Segment Start: Information supplied

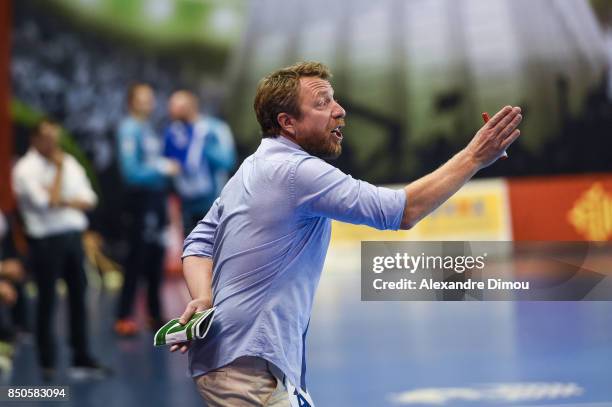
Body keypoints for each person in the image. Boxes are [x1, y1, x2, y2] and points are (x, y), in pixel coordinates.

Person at [172, 62, 523, 406]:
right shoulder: (297, 172)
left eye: (334, 100)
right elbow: (402, 210)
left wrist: (204, 298)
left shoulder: (251, 168)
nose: (339, 111)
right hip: (249, 369)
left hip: (230, 358)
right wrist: (475, 156)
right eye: (322, 103)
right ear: (288, 122)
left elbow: (198, 243)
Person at [12, 118, 109, 381]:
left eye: (55, 137)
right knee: (47, 300)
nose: (53, 142)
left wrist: (63, 201)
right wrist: (56, 175)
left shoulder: (69, 162)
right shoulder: (25, 169)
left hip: (73, 238)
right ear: (34, 139)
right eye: (47, 137)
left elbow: (90, 199)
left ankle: (81, 358)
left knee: (79, 297)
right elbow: (45, 203)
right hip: (45, 242)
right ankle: (47, 364)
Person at [114, 83, 180, 336]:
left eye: (150, 99)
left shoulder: (149, 129)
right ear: (131, 101)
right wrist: (161, 169)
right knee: (135, 257)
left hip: (156, 199)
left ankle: (155, 313)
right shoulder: (129, 129)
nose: (148, 104)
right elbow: (131, 173)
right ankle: (124, 314)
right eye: (142, 99)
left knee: (155, 255)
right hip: (139, 201)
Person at [164, 90, 236, 236]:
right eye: (172, 106)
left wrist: (202, 145)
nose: (173, 111)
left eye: (179, 106)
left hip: (212, 202)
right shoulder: (174, 131)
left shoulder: (215, 128)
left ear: (191, 106)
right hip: (185, 203)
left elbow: (228, 160)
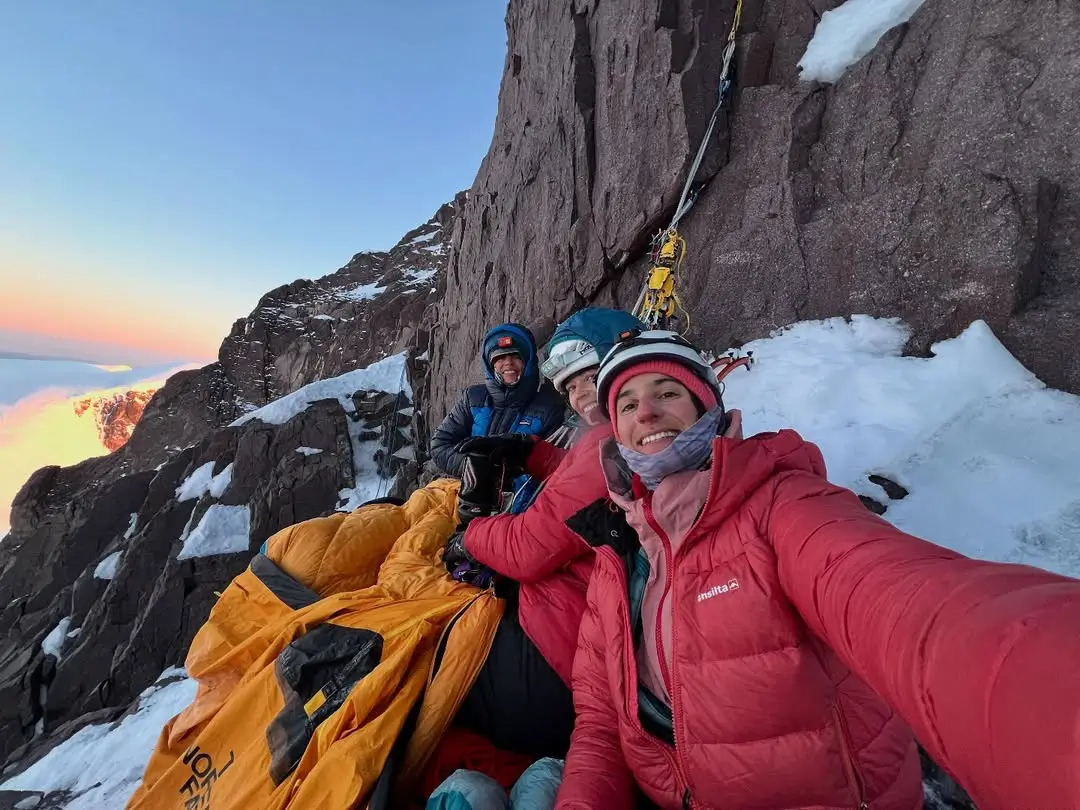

Segment End: Information supplied

**Exercise details**
If a line contains the word "ankle", it counts; say how many such lines the records hold, and give only that number.

**Response to the task**
4